= INSTRUCTION =
Wherever a picture appears, skip it and retype the rest of the data exactly.

Collected data
☆ ☆ ☆ ☆

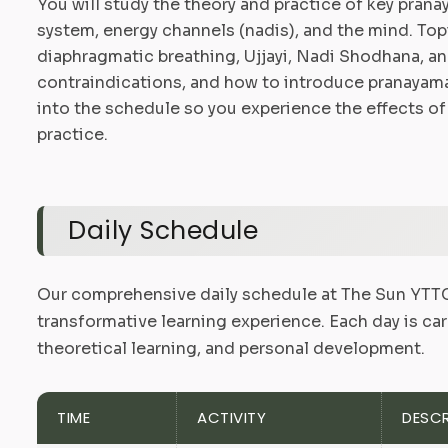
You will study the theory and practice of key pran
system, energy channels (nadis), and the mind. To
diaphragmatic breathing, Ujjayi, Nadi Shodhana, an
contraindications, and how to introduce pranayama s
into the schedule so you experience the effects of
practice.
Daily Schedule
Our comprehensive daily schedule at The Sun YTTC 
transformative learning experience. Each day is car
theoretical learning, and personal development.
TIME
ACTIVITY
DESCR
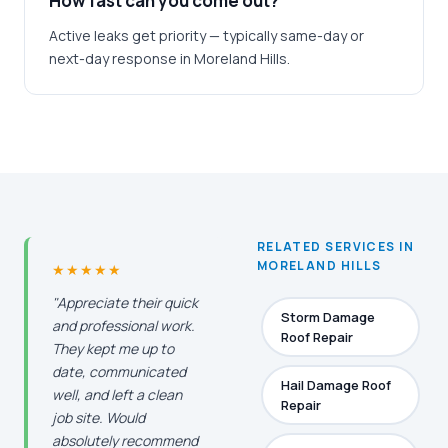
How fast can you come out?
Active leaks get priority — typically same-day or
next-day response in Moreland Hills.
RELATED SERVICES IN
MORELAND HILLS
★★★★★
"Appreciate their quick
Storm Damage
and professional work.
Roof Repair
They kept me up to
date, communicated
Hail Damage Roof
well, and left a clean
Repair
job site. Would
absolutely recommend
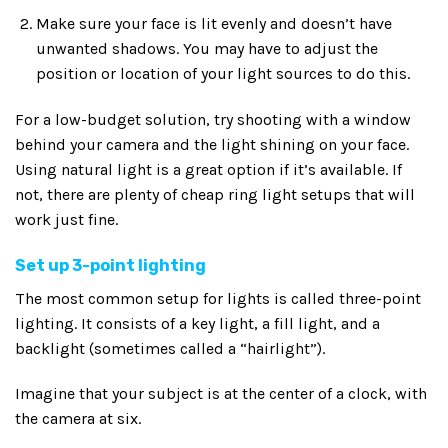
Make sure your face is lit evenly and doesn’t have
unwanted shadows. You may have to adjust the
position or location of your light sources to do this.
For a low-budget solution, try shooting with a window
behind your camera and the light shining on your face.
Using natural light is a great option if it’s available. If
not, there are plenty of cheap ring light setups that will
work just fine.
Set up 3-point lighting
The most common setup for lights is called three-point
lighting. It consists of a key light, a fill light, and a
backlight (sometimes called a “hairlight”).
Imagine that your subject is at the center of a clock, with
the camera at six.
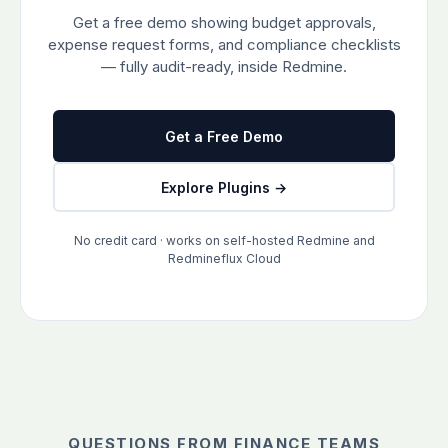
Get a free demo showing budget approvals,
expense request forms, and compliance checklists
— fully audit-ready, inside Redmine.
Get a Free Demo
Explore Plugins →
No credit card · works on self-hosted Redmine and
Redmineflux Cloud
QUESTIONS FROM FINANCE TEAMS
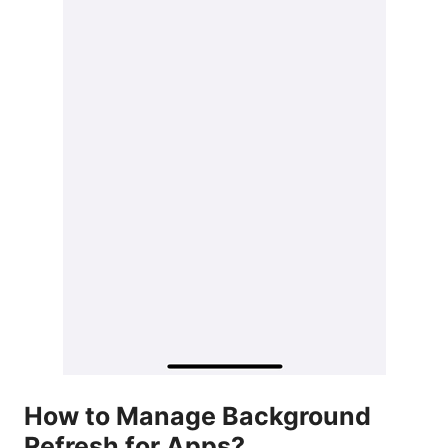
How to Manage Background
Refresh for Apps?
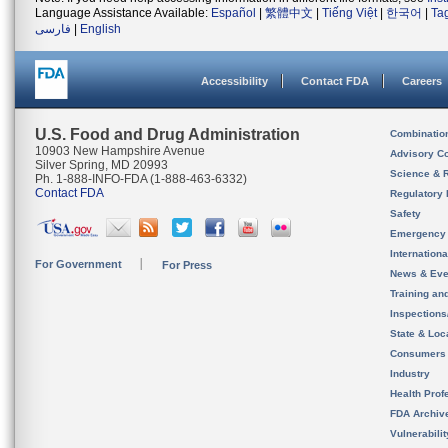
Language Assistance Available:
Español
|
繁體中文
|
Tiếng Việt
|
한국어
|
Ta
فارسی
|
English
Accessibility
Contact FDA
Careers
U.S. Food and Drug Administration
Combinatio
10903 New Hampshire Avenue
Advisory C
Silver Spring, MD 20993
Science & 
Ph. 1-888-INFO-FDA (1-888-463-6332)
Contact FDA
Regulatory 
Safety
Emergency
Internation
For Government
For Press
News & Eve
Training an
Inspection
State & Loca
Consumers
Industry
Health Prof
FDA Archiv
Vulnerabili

☆ ☆ ☆ ☆

= EXPECTED ANSWER =
You will study the theory and practice of key pran
system, energy channels (nadis), and the mind. To
diaphragmatic breathing, Ujjayi, Nadi Shodhana, an
contraindications, and how to introduce pranayama s
into the schedule so you experience the effects of
practice.
Daily Schedule
Our comprehensive daily schedule at The Sun YTTC 
transformative learning experience. Each day is car
theoretical learning, and personal development.
TIME
ACTIVITY
DESCR
How fast can you come out?
Active leaks get priority — typically same-day or
next-day response in Moreland Hills.
RELATED SERVICES IN
MORELAND HILLS
★★★★★
"Appreciate their quick
Storm Damage
and professional work.
Roof Repair
They kept me up to
date, communicated
Hail Damage Roof
well, and left a clean
Repair
job site. Would
absolutely recommend
Make sure your face is lit evenly and doesn’t have
unwanted shadows. You may have to adjust the
position or location of your light sources to do this.
For a low-budget solution, try shooting with a window
behind your camera and the light shining on your face.
Using natural light is a great option if it’s available. If
not, there are plenty of cheap ring light setups that will
work just fine.
Set up 3-point lighting
The most common setup for lights is called three-point
lighting. It consists of a key light, a fill light, and a
backlight (sometimes called a “hairlight”).
Imagine that your subject is at the center of a clock, with
the camera at six.
Get a free demo showing budget approvals,
expense request forms, and compliance checklists
— fully audit-ready, inside Redmine.
Get a Free Demo
Explore Plugins →
No credit card · works on self-hosted Redmine and
Redmineflux Cloud
QUESTIONS FROM FINANCE TEAMS
How to Manage Background
Refresh for Apps?
Language Assistance Available:
Español
|
繁體中文
|
Tiếng Việt
|
한국어
|
Ta
فارسی
|
English
Accessibility
Contact FDA
Careers
U.S. Food and Drug Administration
Combinatio
10903 New Hampshire Avenue
Advisory C
Silver Spring, MD 20993
Science & 
Ph. 1-888-INFO-FDA (1-888-463-6332)
Contact FDA
Regulatory 
Safety
Emergency
Internation
For Government
For Press
News & Eve
Training an
Inspection
State & Loca
Consumers
Industry
Health Prof
FDA Archiv
Vulnerabili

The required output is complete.